EN ce moment plusieurs libraires s’occupent à publier de belles éditions des œuvres de Rabelais avec une application & un empressement dignes d’un succès aussi grand que celui de la première Chronique Gargantuine, dont, à en croire notre auteur, il « a esté plus vendu par les imprimeurs en deux moys, qu’il ne sera acheté de Bibles en neuf ans [1]. »

Cette émulation se comprend : depuis quelques années nos vieux auteurs sont devenus à la mode.

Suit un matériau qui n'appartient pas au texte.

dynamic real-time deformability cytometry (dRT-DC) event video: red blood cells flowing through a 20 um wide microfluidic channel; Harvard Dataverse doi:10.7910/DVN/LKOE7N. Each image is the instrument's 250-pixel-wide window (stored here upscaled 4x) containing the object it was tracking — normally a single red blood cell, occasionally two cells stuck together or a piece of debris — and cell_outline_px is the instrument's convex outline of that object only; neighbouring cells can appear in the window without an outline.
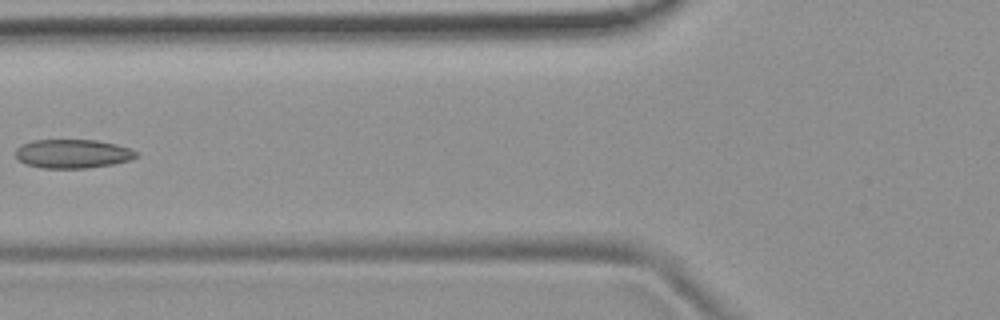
{"species": "common noctule bat (a hibernating species)", "species_latin": "Nyctalus noctula", "temperature_condition": "room temperature", "stored_images_in_passage": 6, "camera_frame_rate_fps": 3000, "um_per_image_px": 0.085, "animal": {"sex": "female", "body_mass_g": 19.9}, "frame": {"image": 1, "passage_image": 5, "time_ms": 1.333, "image_size_px": [1000, 320], "cell_outline_px": [[140, 152], [132, 160], [112, 164], [88, 168], [40, 168], [24, 164], [16, 156], [16, 148], [20, 144], [32, 140], [96, 140], [116, 144], [132, 148]], "centroid_in_image_um": [6.19, 13.06], "position_along_channel_um": 119.6, "area_um2": 20.58}}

On a réimprimé avec exactitude, on a commenté avec érudition un grand nombre d’ouvrages inédits ou peu connus, très-importants pour l’histoire de notre littérature & de notre langue, mais d’un mérite souvent fort contestable, &, la première curiosité passée, on a regretté que les plus éminents & les plus célèbres de nos anciens écrivains n’eussent pas encore été traités avec ce soin, ce respect qu’on venait d’accorder à de moins dignes.

On est donc revenu à eux, & tout d’abord à ce génie puissant & bizarre que Charles Nodier & M. Sainte-Beuve ont si bien défini en l’appelant l’Homère bouffon [2].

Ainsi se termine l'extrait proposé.